# Page extract
* * *
- The paper demonstrates that stochastic hierarchical planning significantly reduces unmet demand and reserve requirements in high renewable grids.
- It leverages two-stage stochastic mixed-integer and linear programs across day-ahead, short-term, and hour-ahead stages to optimize grid operations.
- The study shows cost reductions up to 10.4% and lower GHG emissions, highlighting the environmental and economic benefits of the approach.
This paper investigates the transition from traditional Deterministic Hierarchical Planning (DHP) to a Stochastic Hierarchical Planning (SHP) framework for power system operations, particularly focusing on grids with high penetration of variable renewable energy sources (VERs) like wind and solar (2107.14558). The core argument is that the increased uncertainty from VERs makes traditional DHP, which relies on point forecasts, inadequate, potentially leading to reduced reliability and increased costs. The SHP framework aims to mitigate these issues by explicitly incorporating uncertainty using stochastic optimization models within the established hierarchical planning structure used by system operators (ISOs/TSOs).
Hierarchical Planning Framework
The proposed SHP framework mirrors the typical multi-layer planning process used in practice, adapting it for stochastic optimization:
- Day-Ahead Unit Commitment (DA-UC):
- Horizon/Resolution: 24 hours / 60 minutes. Solved once per day.
- Purpose: Commits slower-ramping generators based on day-ahead forecasts.
- Model: A two-stage stochastic mixed-integer program (SMIP).
* * *
# Data provided
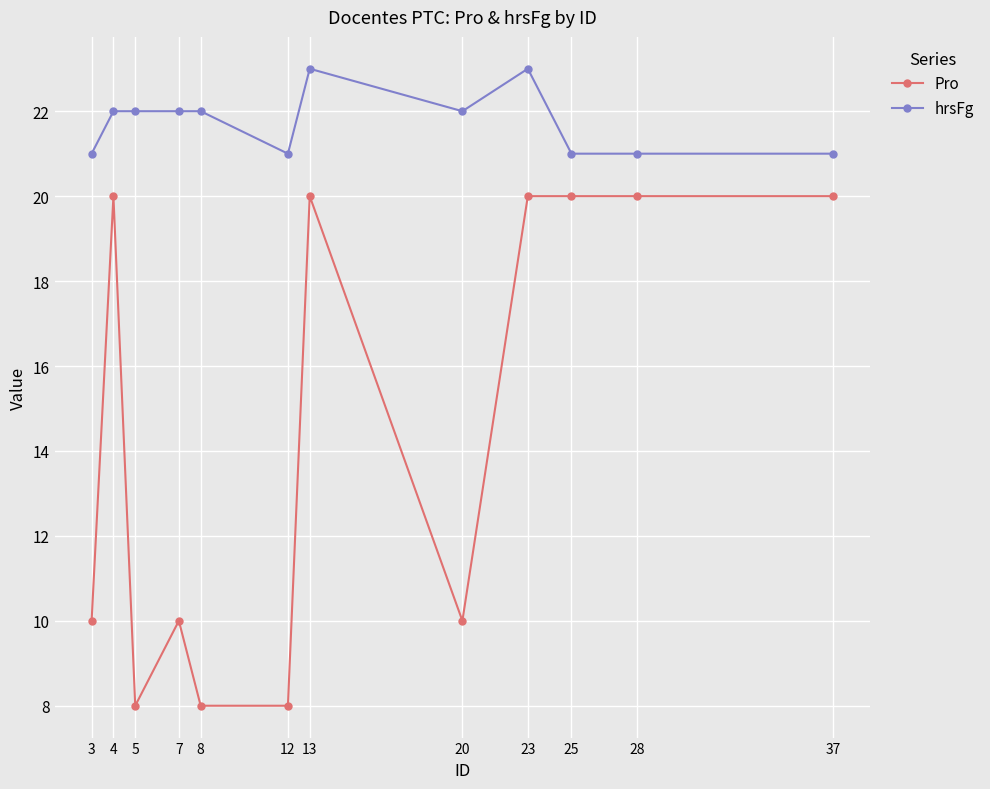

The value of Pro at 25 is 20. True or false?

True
* * *
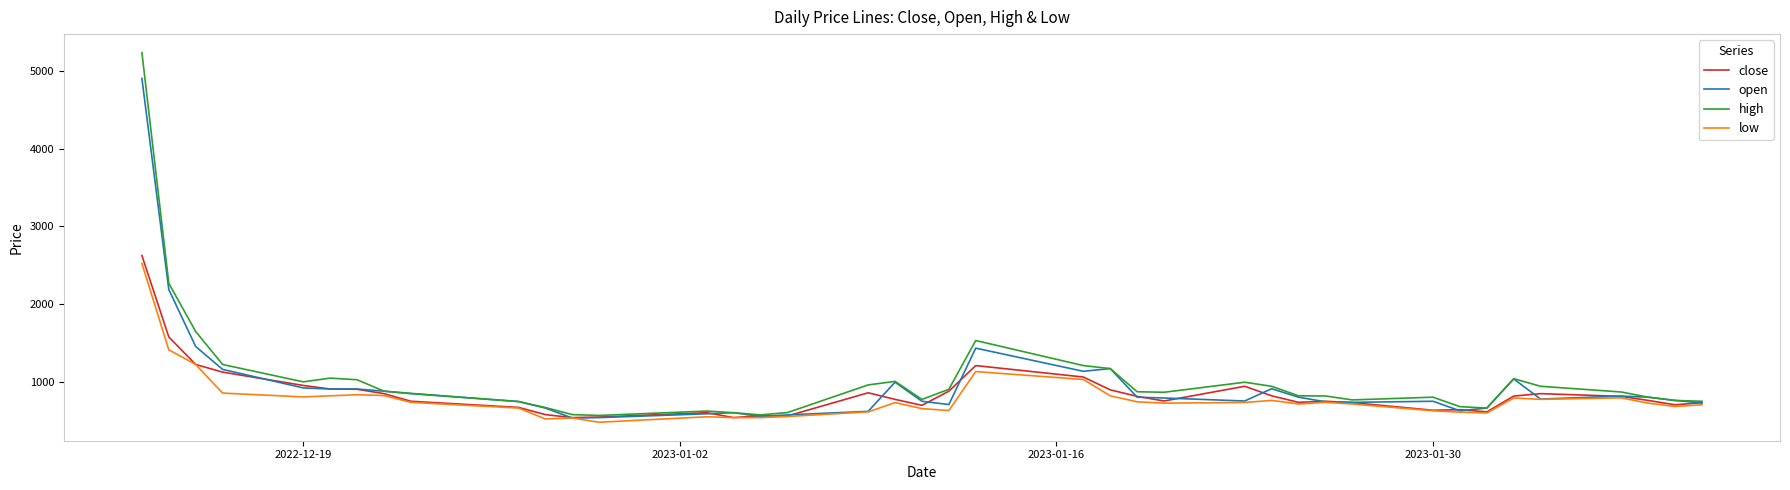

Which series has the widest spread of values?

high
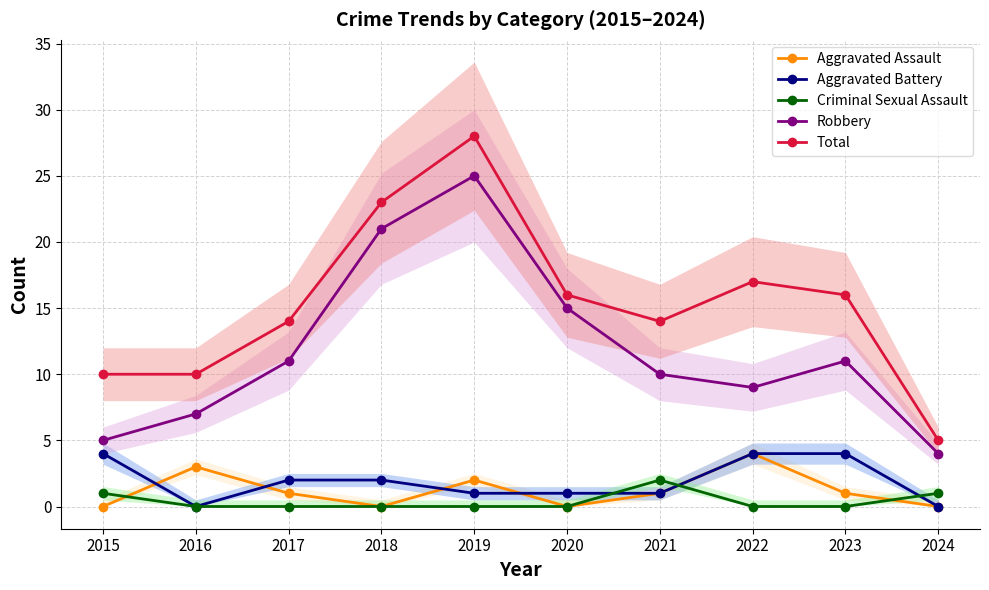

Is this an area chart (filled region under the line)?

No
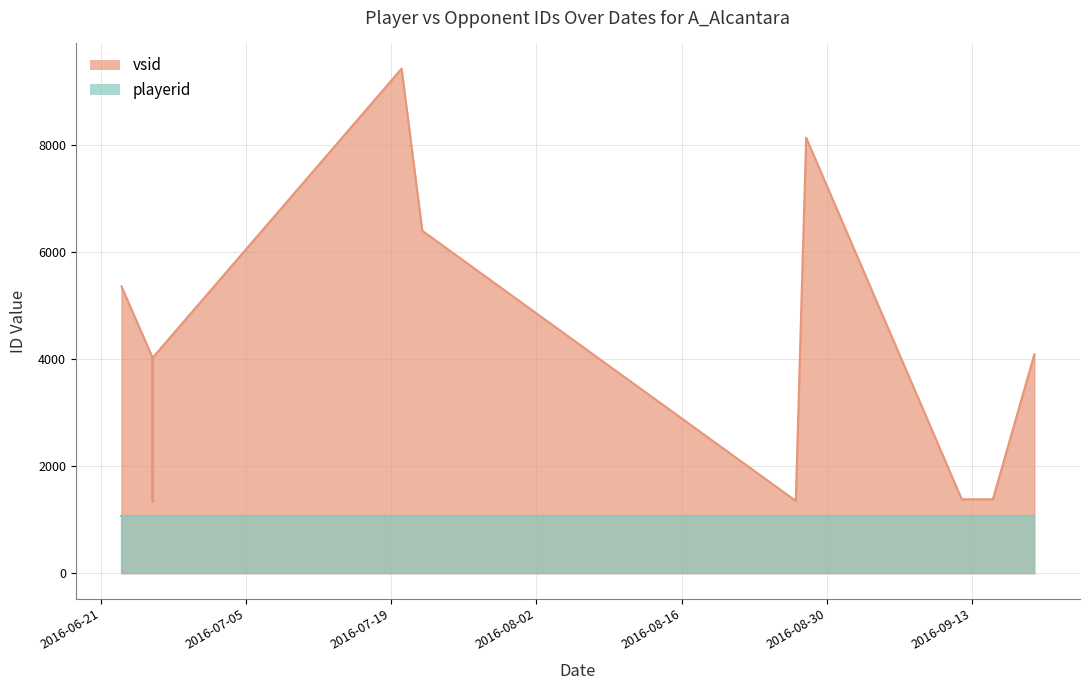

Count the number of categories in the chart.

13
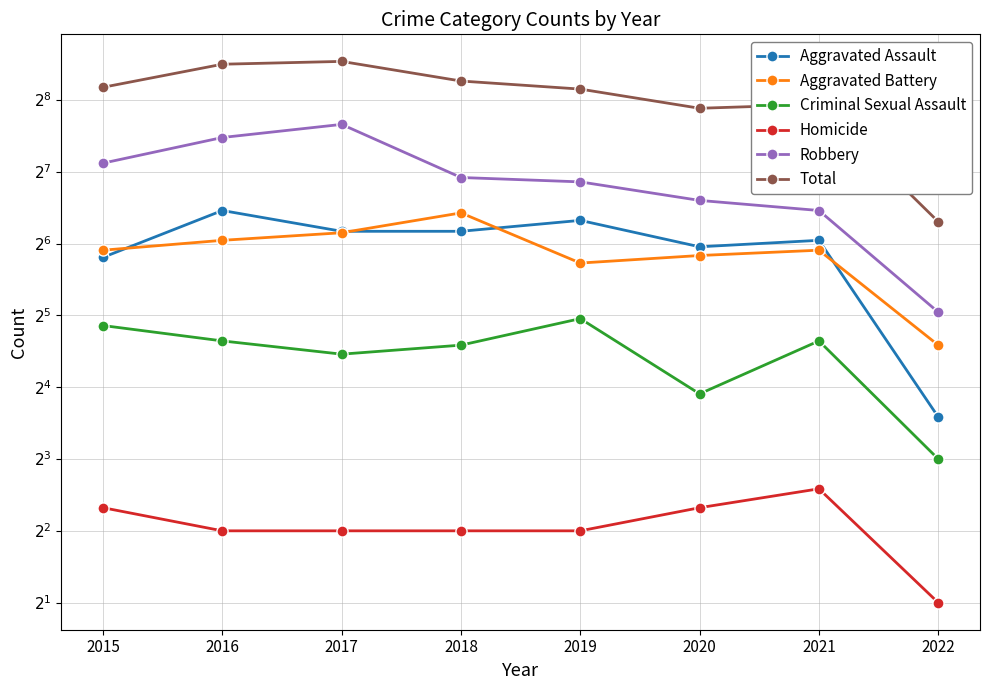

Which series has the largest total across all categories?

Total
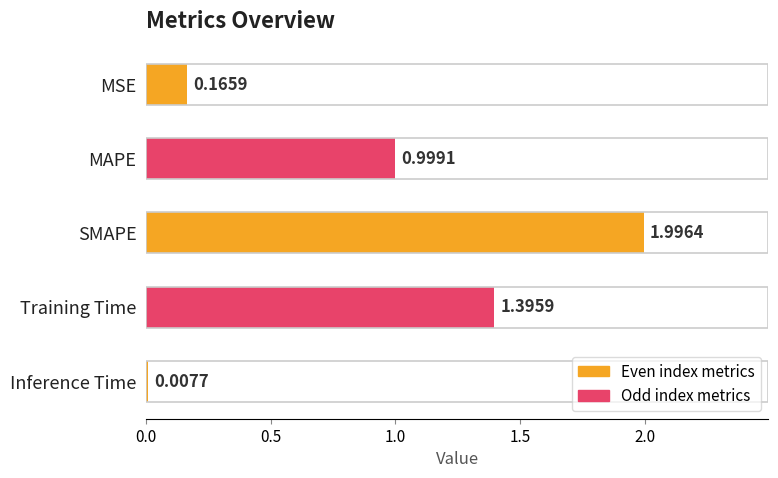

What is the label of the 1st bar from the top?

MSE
* * *
# To do
(1) Answer these three questions from the stochastic planning summary, one line each, marked (a), (b), (c):
(a) What is the largest cost reduction the study reports?
(b) What horizon and resolution does the Day-Ahead Unit Commitment use?
(c) What kind of forecasts does traditional Deterministic Hierarchical Planning rely on?
(2) Please list every planning stage across which the stochastic planning summary says the programs are applied.
(3) Reproduce the stochastic planning summary word for word, starting with "- The paper" and going on through "of the approach.".

# Answers to the exercise
(1)
(a) Up to 10.4%.
(b) A 24-hour horizon at a 60-minute resolution.
(c) Point forecasts.

(2)
- Day-ahead
- Short-term
- Hour-ahead

(3)
- The paper demonstrates that stochastic hierarchical planning significantly reduces unmet demand and reserve requirements in high renewable grids.
- It leverages two-stage stochastic mixed-integer and linear programs across day-ahead, short-term, and hour-ahead stages to optimize grid operations.
- The study shows cost reductions up to 10.4% and lower GHG emissions, highlighting the environmental and economic benefits of the approach.